I still vividly recall the first chestnuts I bought on a street corner in Paris years ago. We could smell the cart, with its make-shift, fire fueled roaster, billowing smoke into the frigid December air from blocks away. As we approached, there was a small crowd gathered around, patiently waiting as the vendor meticulously picked out the sweet, bursting nuts, one by one, and heaped them into small origami newspaper cones. When we were finally handed our cone, we scurried off like hungry rodents, guarding our stash until we were in the clear, before tearing into it. I can still conjure up their sweet, smoky flavor.
I also vividly recall my first attempt at cooking with chestnuts, although a bit less fondly. It was when I was the chef at a (now defunct) neighborhood restaurant in San Francisco. We used to do a busy New Year's Eve service and each year that was my opportunity to really break away from our standards and have some fun. Since we were an Italian restaurant, I decided one year to offer a chestnut soup as one of the menu choices. It wasn't until I was elbow deep in the shell shards from 20 pounds of chestnuts that I began cursing myself for not just making lentil soup as I had originally intended. Had I known how labor intensive chestnuts were, I certainly would have opted for something more manageable. That said, the chestnuts were fantastic and the smoky essence they took on from being roasted in our wood oven made the soup a delight to behold. The customers who ordered it that night couldn't have been happier. It wasn't until shortly after that New Year's Eve that I discovered how easy it is to purchase gorgeous chestnuts that have already been peeled for you. Still, I don't think I'd have the appreciation I do if I hadn't been forced to clean so many nuts on my own that day and I'm sure that soup would not have tasted as good. If you're interested in trying your own hand at a chestnut soup, here's a recent recipe from the New York Times.
The one chestnut recipe that stands above all others for me, however, is the Creamy Chestnut Risotto from the Olive's cookbook by Todd English.

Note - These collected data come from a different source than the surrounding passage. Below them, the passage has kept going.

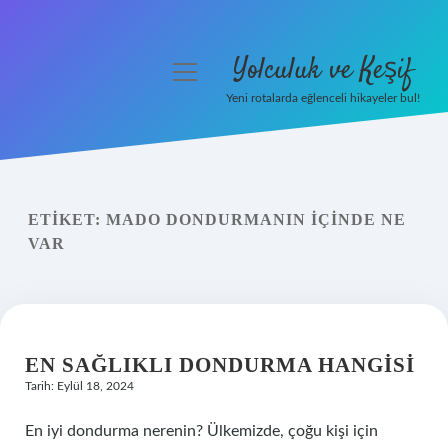
Yolculuk ve Keşif
menüyü
aç
Yeni rotalarda eğlenceli hikayeler bul!
Anasayfa
Gizlilik Politikası
ETIKET:
MADO DONDURMANIN IÇINDE NE
Yasal Uyarı
VAR
Hakkımızda
EN SAĞLIKLI DONDURMA HANGISI
Tarih: Eylül 18, 2024
En iyi dondurma nerenin? Ülkemizde, çoğu kişi için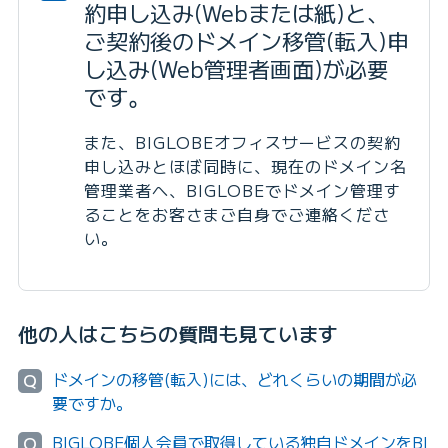
約申し込み(Webまたは紙)と、
ご契約後のドメイン移管(転入)申
し込み(Web管理者画面)が必要
です。
また、BIGLOBEオフィスサービスの契約
申し込みとほぼ同時に、現在のドメイン名
管理業者へ、BIGLOBEでドメイン管理す
ることをお客さまご自身でご連絡くださ
い。
他の人はこちらの質問も見ています
ドメインの移管(転入)には、どれくらいの期間が必
Q
要ですか。
BIGLOBE個人会員で取得している独自ドメインをBI
Q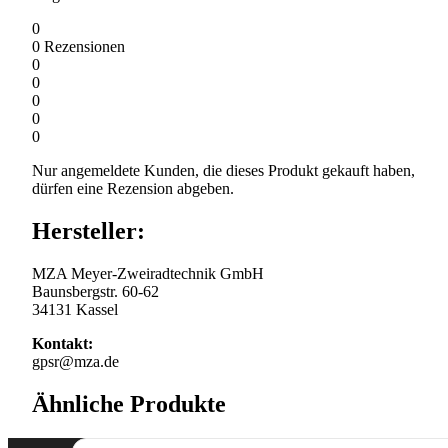
0
0
Rezensionen
0
0
0
0
0
Nur angemeldete Kunden, die dieses Produkt gekauft haben,
dürfen eine Rezension abgeben.
Hersteller:
MZA Meyer-Zweiradtechnik GmbH
Baunsbergstr. 60-62
34131 Kassel
Kontakt:
gpsr@mza.de
Ähnliche Produkte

In this recipe the chestnuts are first simmered with onions and thyme in chicken stock, cream and a touch of maple syrup until they are tender. They are then blended into a luscious puree that is ultimately folded into a simple, basic risotto. The combination on it's own is rich and decadent and when the garnishes are added the dish is lifted into to a whole new dimension. English garnishes the dish with orange segments, scallions, chestnut slices, parsley and Parmesan cheese. The acid from the oranges, sharpness of the cheese, bright elements of the parsley and slightly pungent green onions all help to balance out what might otherwise be a one dimensional, cloying dish. When I make it I like to take it just a few steps further by adding a pinch of chili flakes, some freshly chopped thyme and a smattering of crispy bacon nuggets.